*Task instructions:* Retype the remote work culture text from "In your internal" to "up their day." exactly as it appears.

Building a Strong Work Culture With a Remote Team

Based on a study conducted by Deloitte (2019), pre-pandemic, ninety-four percent of executives and eighty-eight percent of regular employees believe that strong work culture is vital to any business’ success. It was also revealed that there is a correlation between employees who felt happy and valued at work and those who mentioned their company has an exceptional work culture. This only means that well-established work culture is key to keeping employees engaged and can also positively influence employee retention. Gallup (2020) in their study found that employees who are highly engaged at work are 59% less likely to quit and find a new job in the next 12 months.


Especially in these challenging times of the COVID-19 pandemic where many employments and employees are equally uncertain towards each other, building a strong work culture should be of high importance now more than ever. While some employees may have previous experience with remote work prior to the pandemic, it is an entirely different ball game for those shifting for the first time. However, both employees are not excused from experiencing problems remote workers are usually confronted with. According to the State of Remote Work by Buffer (2019), remote workers’ common challenges are unplugging after work, loneliness, communication, distractions, staying motivated, and taking vacations —  and these things are what a work culture aims to address. When these are mitigated, you can observe and open your eyes to a more positive workplace culture where teamwork is improved, productivity, efficiency, and reliability are increased, work performance and employee morale are always high and your employees stay long. Your workers are satisfied with their jobs, collaborative, and are performing and delivering. This kind of workplace reduces stress in employees and rekindles the Confucian values “choose a job you love and you will never have to work a day in your life again”. When your employees love what they do and where they are doing it, the job will always feel like the best choice more than a burden.


Here are ways to turn the tables around and find the fun in things:


  1. Be clear with your goals.

Communication is key in attaining business success and leaders have to always enlighten, motivate and ensure all remote teams are headed in the same direction. Set an objective for each team to work on and encourage collaboration. By doing so, you are reawakening their sense of professional purpose. If it helps to motivate, set quotas.


  1. Establish diversity and workplace inclusivity.

To each his own they say, and your remote team should celebrate these differences. Let employees choose the pronouns they prefer, ask them what would make them feel comfortable working in your organization, and open your recruitments to all people from the gender spectrum and various demographic profiles.


  1. Allot a room for positivity.

In your internal work chat, invite all members of your organization to be in a group dedicated only to positivity where they can share photos, stories, or anything they think that will make their remote colleagues smile and brighten up their day.

*Information provided:*
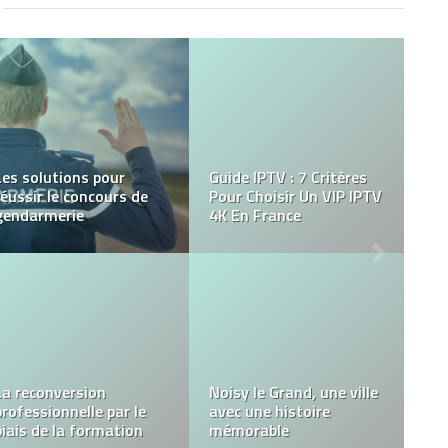
Pourquoi vous devriez
envoyer des SMS en
Quelle borne de recharge
ligne : C’est rapide,
électrique choisir ?
efficace et facile !
La Moonrock CBD :
pourquoi ce produit est-
Tout ce que vous devez
il si populaire ?
savoir sur le CBD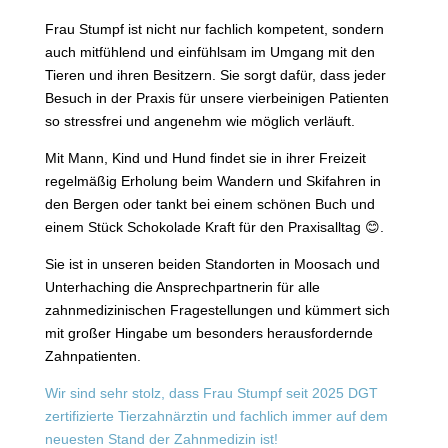
Frau Stumpf ist nicht nur fachlich kompetent, sondern
auch mitfühlend und einfühlsam im Umgang mit den
Tieren und ihren Besitzern. Sie sorgt dafür, dass jeder
Besuch in der Praxis für unsere vierbeinigen Patienten
so stressfrei und angenehm wie möglich verläuft.
Mit Mann, Kind und Hund findet sie in ihrer Freizeit
regelmäßig Erholung beim Wandern und Skifahren in
den Bergen oder tankt bei einem schönen Buch und
einem Stück Schokolade Kraft für den Praxisalltag 😊.
Sie ist in unseren beiden Standorten in Moosach und
Unterhaching die Ansprechpartnerin für alle
zahnmedizinischen Fragestellungen und kümmert sich
mit großer Hingabe um besonders herausfordernde
Zahnpatienten.
Wir sind sehr stolz, dass Frau Stumpf seit 2025 DGT
zertifizierte Tierzahnärztin und fachlich immer auf dem
neuesten Stand der Zahnmedizin ist!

*Solved problem:*
In your internal work chat, invite all members of your organization to be in a group dedicated only to positivity where they can share photos, stories, or anything they think that will make their remote colleagues smile and brighten up their day.